The cast isn't sinking it, then, but if I do still think it's having trouble staying afloat, maybe it's simply that it's... dumb. And there's a difference between the gleeful dumbness it has at its best, which totally works, and the actual dumbness increasingly afflicting it. We do get an early indication, when Robin and John declare their intention to find out "where the money goes," and, like, where do you think? (Or even "does that matter"? It does, actually.) I initially thought they meant physically, but no, and this is the plot; if it keeps this Robin Hood from being vignettish, that doesn't mean it's helpful.
So maybe I sound like I'm being stupid, but this Robin Hood, that I've praised for being so loopy, has bad world-building. It's because it's so loopy, in fact, that it has a duty towards world-building that other Robin Hoods don't, and it's more like its world-building has been left so damned foggy that anything beyond "Robin's good, Nottingham's bad" is incomprehensible, and it feels like it's foggy on purpose, as if it fully realizes that it's left you with the distinct impression that it's constantly contradicting itself, so it refuses to give you sufficient information to be sure. A huge "for example" is the mention of a king* for the first time at something like the hour-thirty mark, despite a whole movie that's drunkenly slouching towards a vision of England as a full-on colony of Rome. Its conspiratorial leanings, meanwhile, ultimately result in a twist that's not only unnecessary, bizarre, and confusing (I'm not sure exactly what it's trying to critique anymore once it accuses the Church of funding the Saracens to keep the crusades going), but completely irrelevant (I thought that it would at the least have a function, like turning our heartbroken Graham Platner of Gisbourne into an ally or something).
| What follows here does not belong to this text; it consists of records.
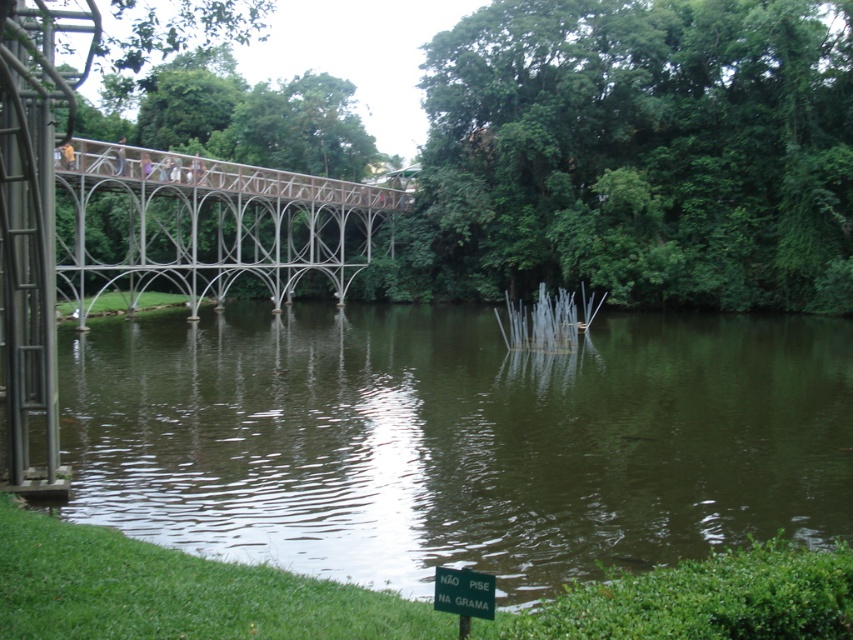
Question: Which point is closer to the camera?

Choices:
 (A) green reflective water at center
 (B) green plastic sign at lower center

Answer: (B)

Question: Is green reflective water at center bigger than metallic bridge at upper center?

Choices:
 (A) no
 (B) yes

Answer: (A)

Question: Which object is closer to the camera taking this photo?

Choices:
 (A) metallic bridge at upper center
 (B) green reflective water at center
 (C) green plastic sign at lower center

Answer: (C)

Question: Can you confirm if green reflective water at center is bigger than metallic bridge at upper center?

Choices:
 (A) yes
 (B) no

Answer: (B)

Question: Among these objects, which one is farthest from the camera?

Choices:
 (A) green reflective water at center
 (B) green plastic sign at lower center
 (C) metallic bridge at upper center

Answer: (C)

Question: Is green reflective water at center positioned behind green plastic sign at lower center?

Choices:
 (A) yes
 (B) no

Answer: (A)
This is all burdensome, as is the unwillingness to figure out how to have a single, integrated climax, rather than sort of restarting the finale after remembering John exists (it doesn't help that the finale is the weakest, altogether, of the movie's four major setpieces), but while it does still do what Robin Hoods need, it does have something of its own sour aftertaste. Somehow, they were still thinking in terms of a Robin Hood "franchise": the script, which I've suggested is clever in its reimaginations of the legendary characters, is only being clever like an asshole now, when it smugly reminds you that "sheriff of Nottingham" is technically not an individual, but an office; it affords us a concluding five minutes that's nothing besides an advertisement for the same movie we just watched. Yet it's not unsuccessful (artistically; financially it bombed), and genuinely novel in a way Robin Hoods usually just aren't—without really doing wrong by Robin in the process.
Score: 6/10
*Unnamed, like this movie of all movies is worried about offending Lionheart stans.